Work instruction
Pictures excluded, copy every record that follows exactly as it appears.

Supplied entries
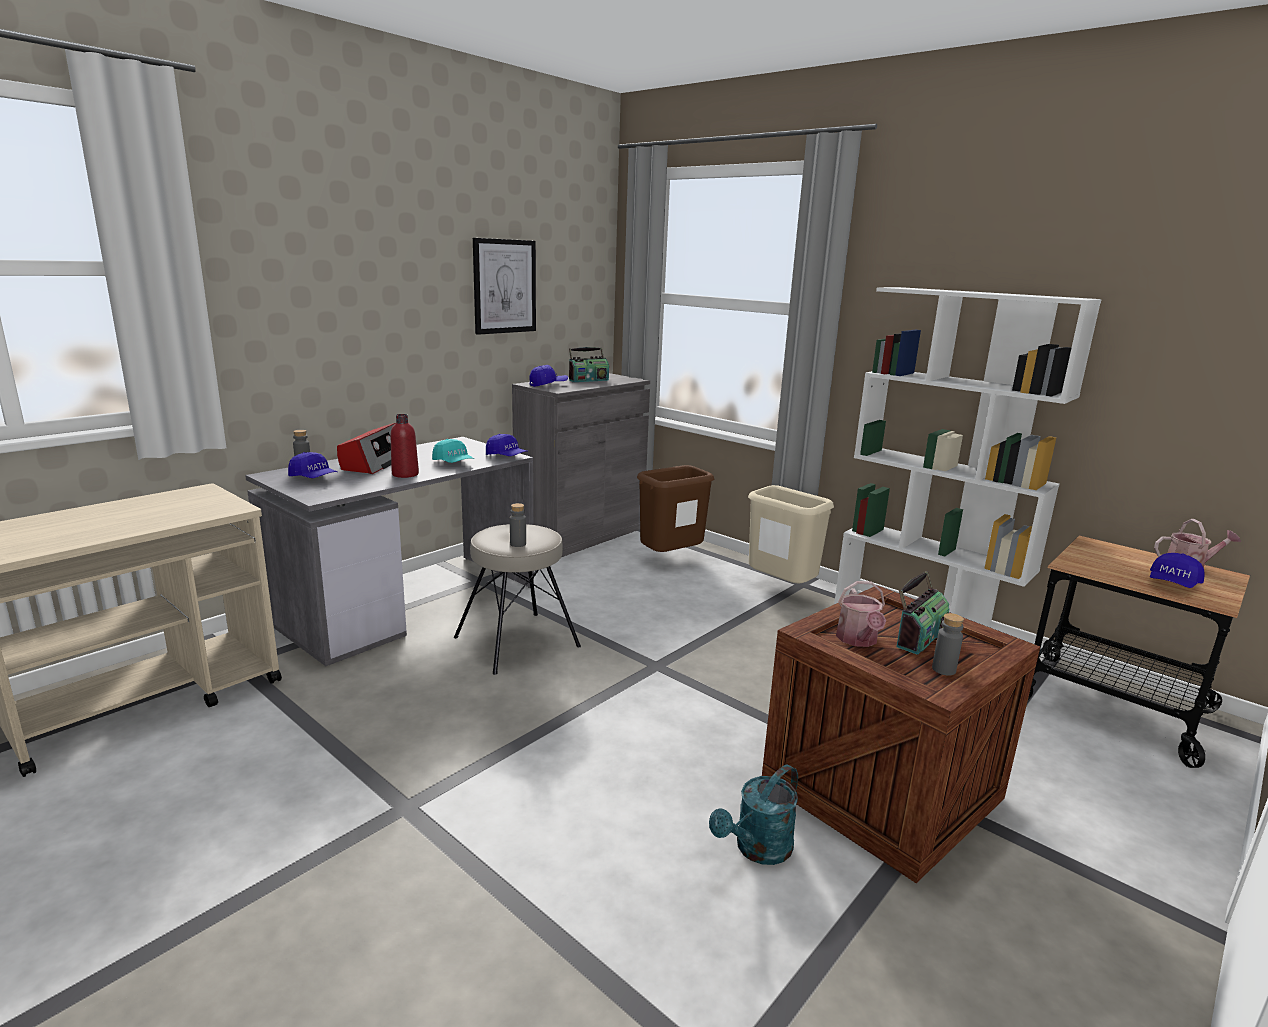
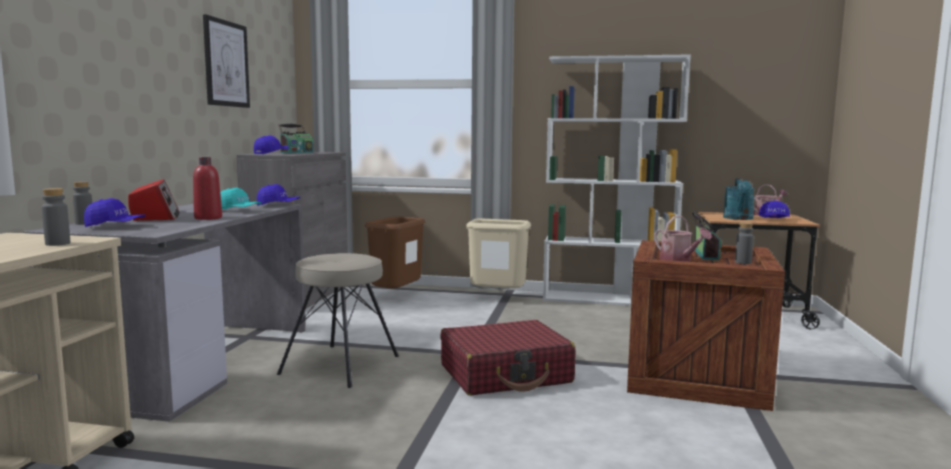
camera: 30 degrees left, 10 degrees down
grey bottle [510,503,526,547] -> grey bottle moved to [42,188,70,246]
turquoise watering can [709,765,798,865] -> turquoise watering can moved to [723,178,755,220]
none -> red suitcase [440,320,575,395]

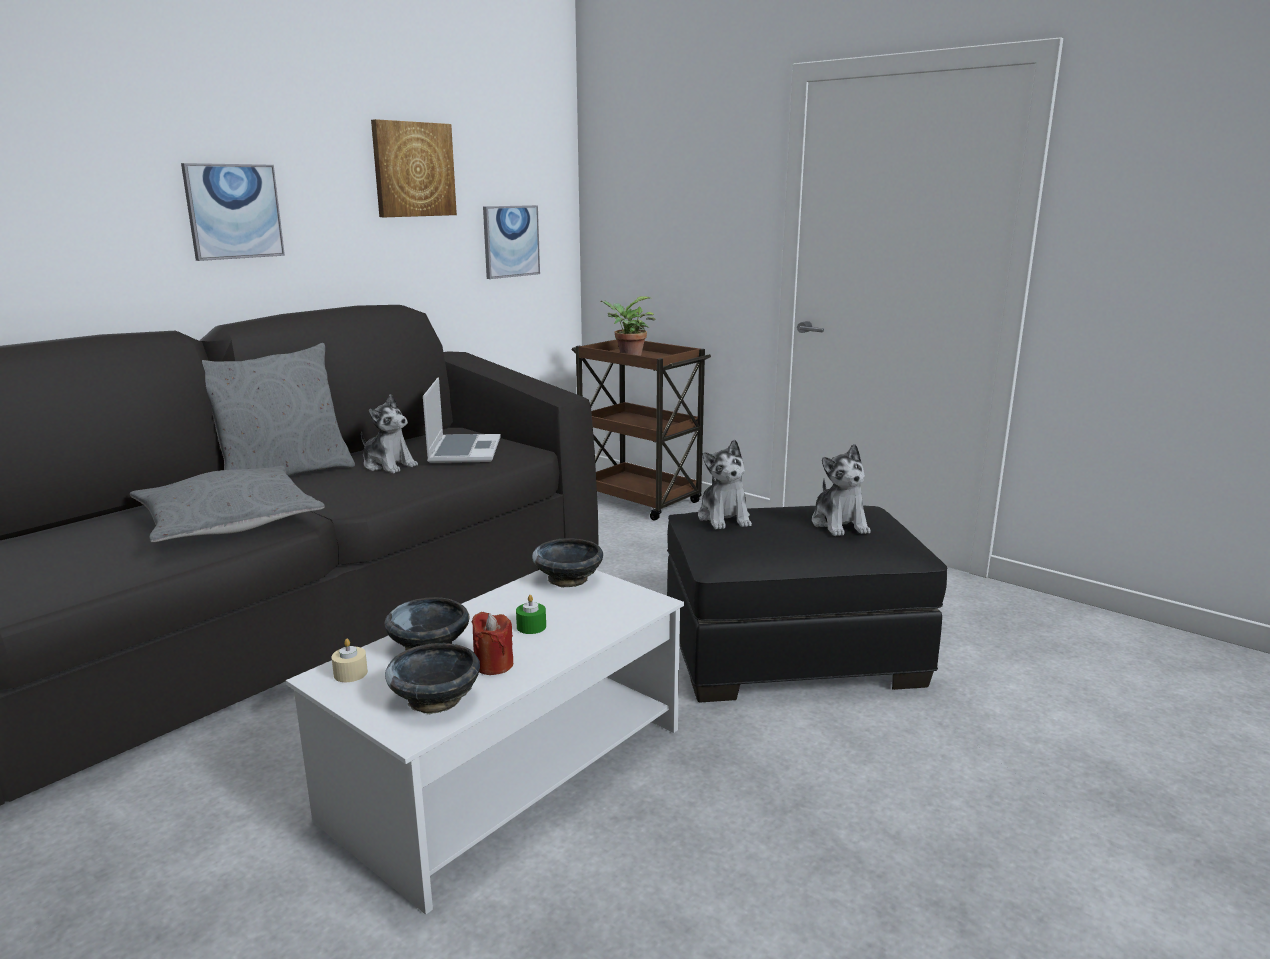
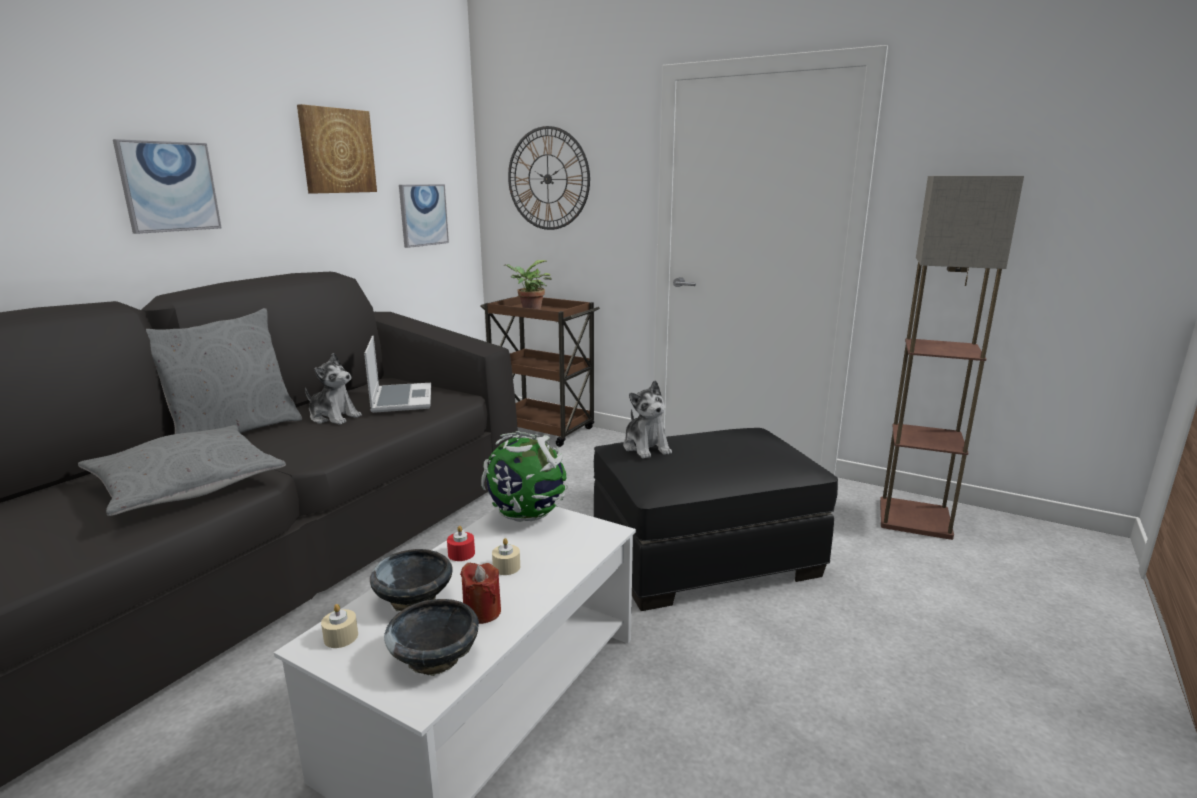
camera: 10 degrees left, 0 degrees up
green candle [516,595,546,634] -> beige candle [492,538,520,575]
black bowl [532,538,603,588] -> globe [481,431,569,522]
plush toy [812,444,871,536] -> none
none -> red candle [447,526,475,561]
none -> wall clock [508,126,590,230]
none -> floor lamp [880,176,1024,540]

Solution
camera: 30 degrees left, 10 degrees down
grey bottle [510,503,526,547] -> grey bottle moved to [42,188,70,246]
turquoise watering can [709,765,798,865] -> turquoise watering can moved to [723,178,755,220]
none -> red suitcase [440,320,575,395]

camera: 10 degrees left, 0 degrees up
green candle [516,595,546,634] -> beige candle [492,538,520,575]
black bowl [532,538,603,588] -> globe [481,431,569,522]
plush toy [812,444,871,536] -> none
none -> red candle [447,526,475,561]
none -> wall clock [508,126,590,230]
none -> floor lamp [880,176,1024,540]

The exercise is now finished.